ヨウコが自分の原風景を追い求めているように、ぼくも自分の原風景を描き出してみよう。
早速下宿に帰り、予備審査用の報告用紙に、自分の作品を描いていく。
テーマははっきりした。すっすと筆がすすむ。

提出して2、3日、すぐに結果は出た。
出展OKとの知らせだった。無事決まってほっとする。
ヨウコは「当たり前でしょ」てな感じで悠然としていた。場所も予想していたところだったので満足そうだった。
早速準備に取り掛かる。
まず電気店に行って、センサーで音の出る装置を買ってくる。
更になじみの画材店に行き、ガラスに貼り付けられる黒いセロハンを買う。
音色を吹き込み、セロハンをいろいろ切ってみる。大まかには決まっていたものの、細かいところが気になり、何度も切っては捨て、切っては捨てを繰り返す。

いよいよ設営の日がやってきた。
みんな自慢の作品を持ってきている。
ヨウコは透明なテントを天井から吊るした。その中に女の子用の机や引き出しを置く。机の上は小物で散乱させ、引き出しから衣類を飛び出させている。大体のことは決めていたが、実際現場になると、「こうじゃなくって」などぶつぶついいながら細かく動かす。

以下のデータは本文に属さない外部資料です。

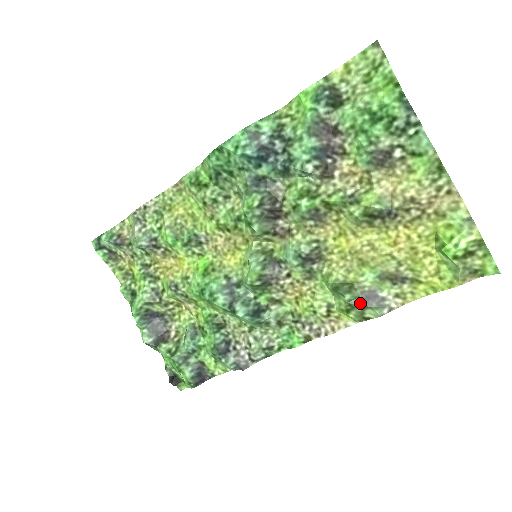
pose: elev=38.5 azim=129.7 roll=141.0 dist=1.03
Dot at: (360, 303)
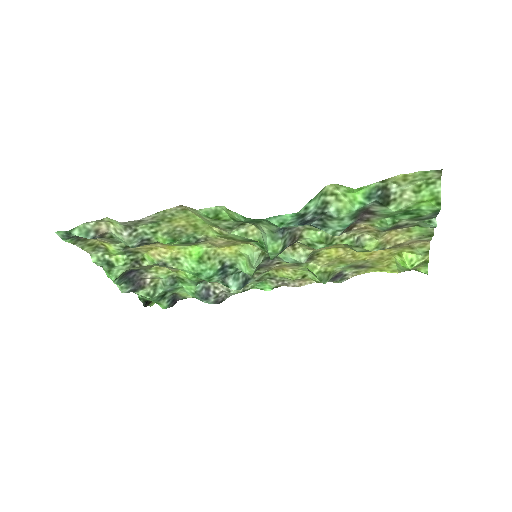
Dot at: (330, 281)
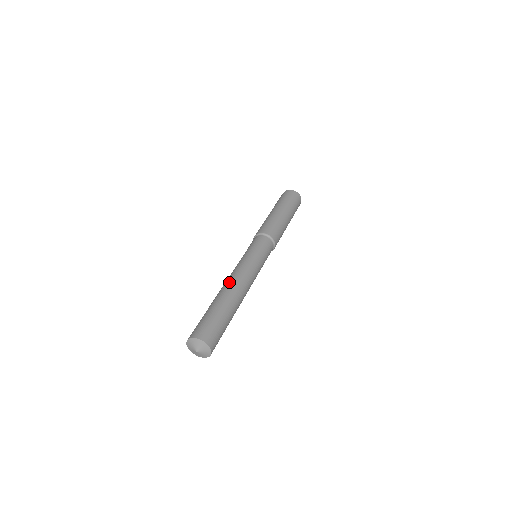
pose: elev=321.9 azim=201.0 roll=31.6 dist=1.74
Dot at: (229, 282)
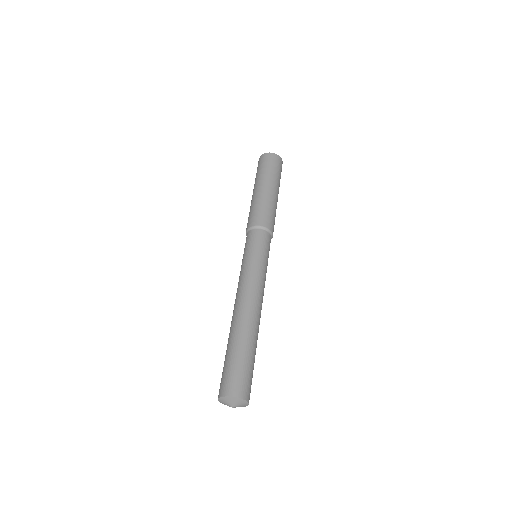
Dot at: (237, 308)
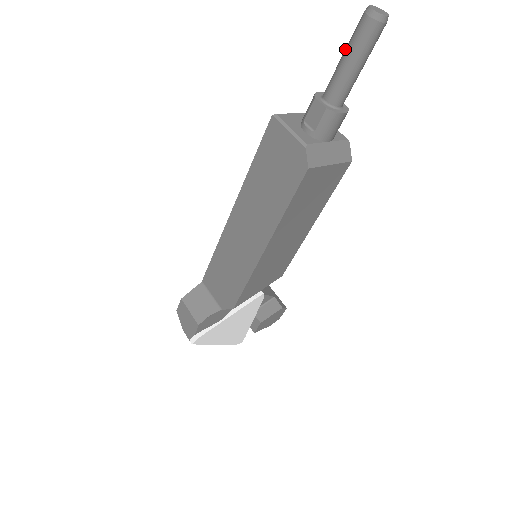
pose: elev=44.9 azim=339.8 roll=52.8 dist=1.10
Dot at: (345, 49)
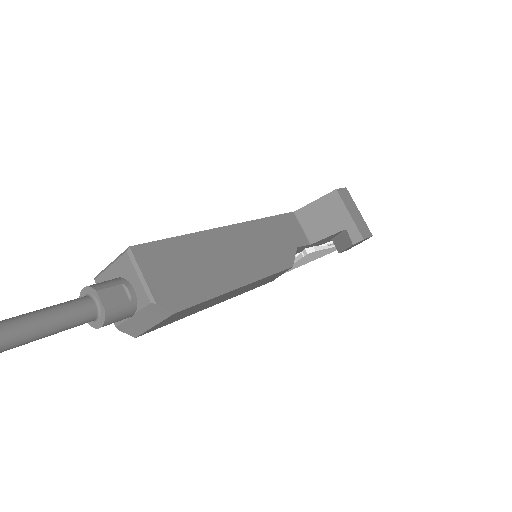
Dot at: occluded
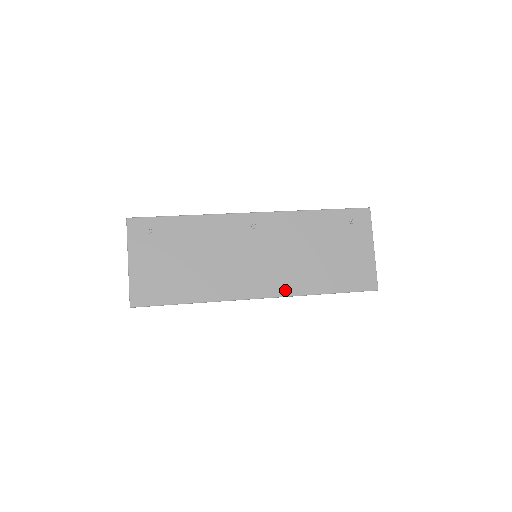
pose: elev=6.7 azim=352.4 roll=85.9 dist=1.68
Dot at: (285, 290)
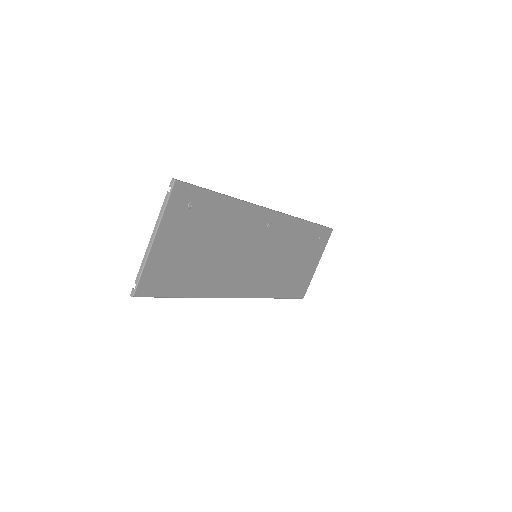
Dot at: (258, 292)
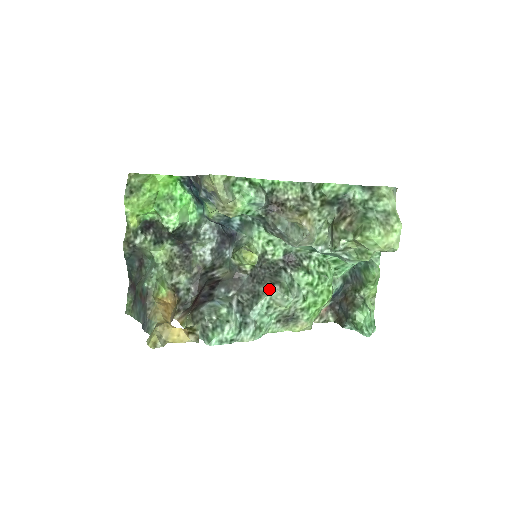
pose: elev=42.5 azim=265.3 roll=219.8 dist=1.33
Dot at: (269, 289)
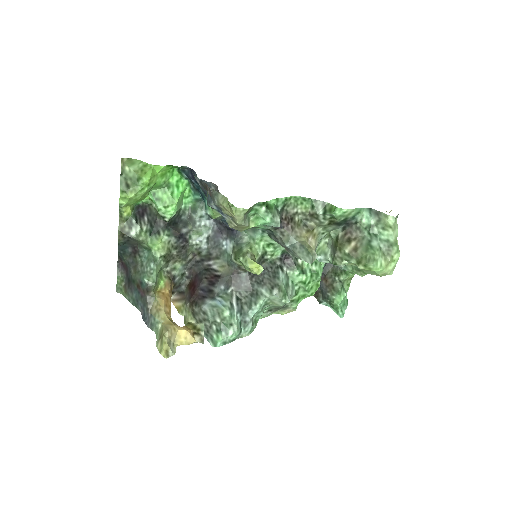
Dot at: (268, 292)
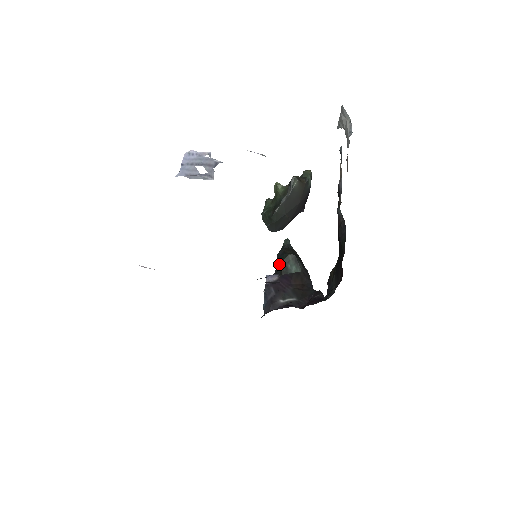
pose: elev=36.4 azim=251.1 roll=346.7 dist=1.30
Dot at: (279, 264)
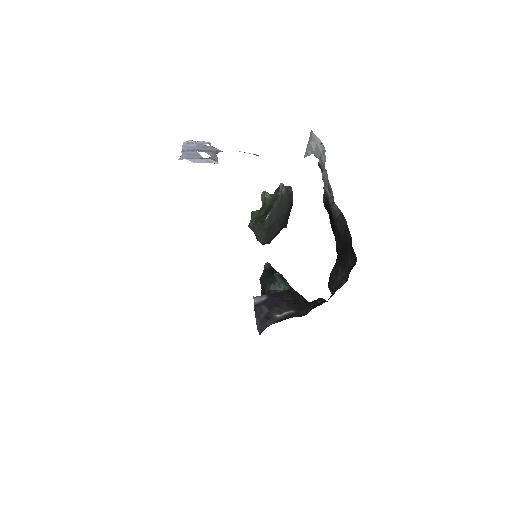
Dot at: (265, 285)
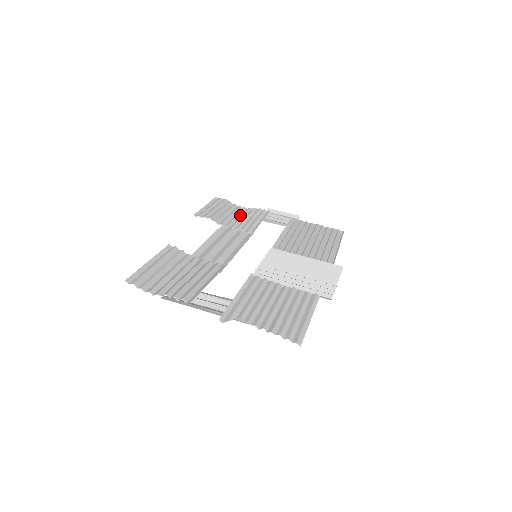
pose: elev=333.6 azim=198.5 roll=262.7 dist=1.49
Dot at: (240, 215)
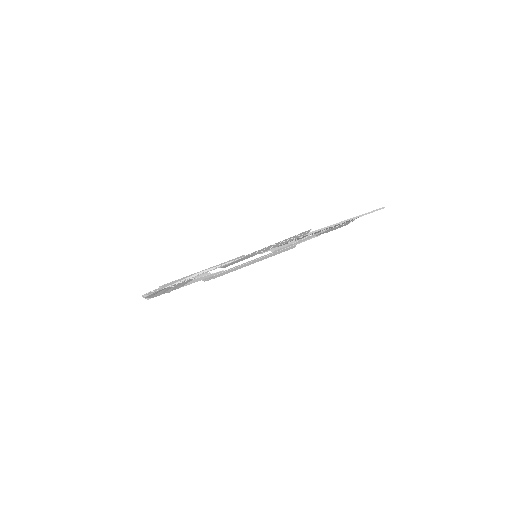
Dot at: occluded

そして机の上には自分の体操している姿のビデオが映る。体操し、そしてだめだめだめとやめる彼女の姿が何度も繰り返される。
その他、北京の古い家並を再現しようとしている生徒や、ガラクタの電気製品を集めてなにやら組み立てている奴など、いろいろ訳のわからないオブジェが揃っていった。
ぼくも窓際に陣取り制作に取りかかる。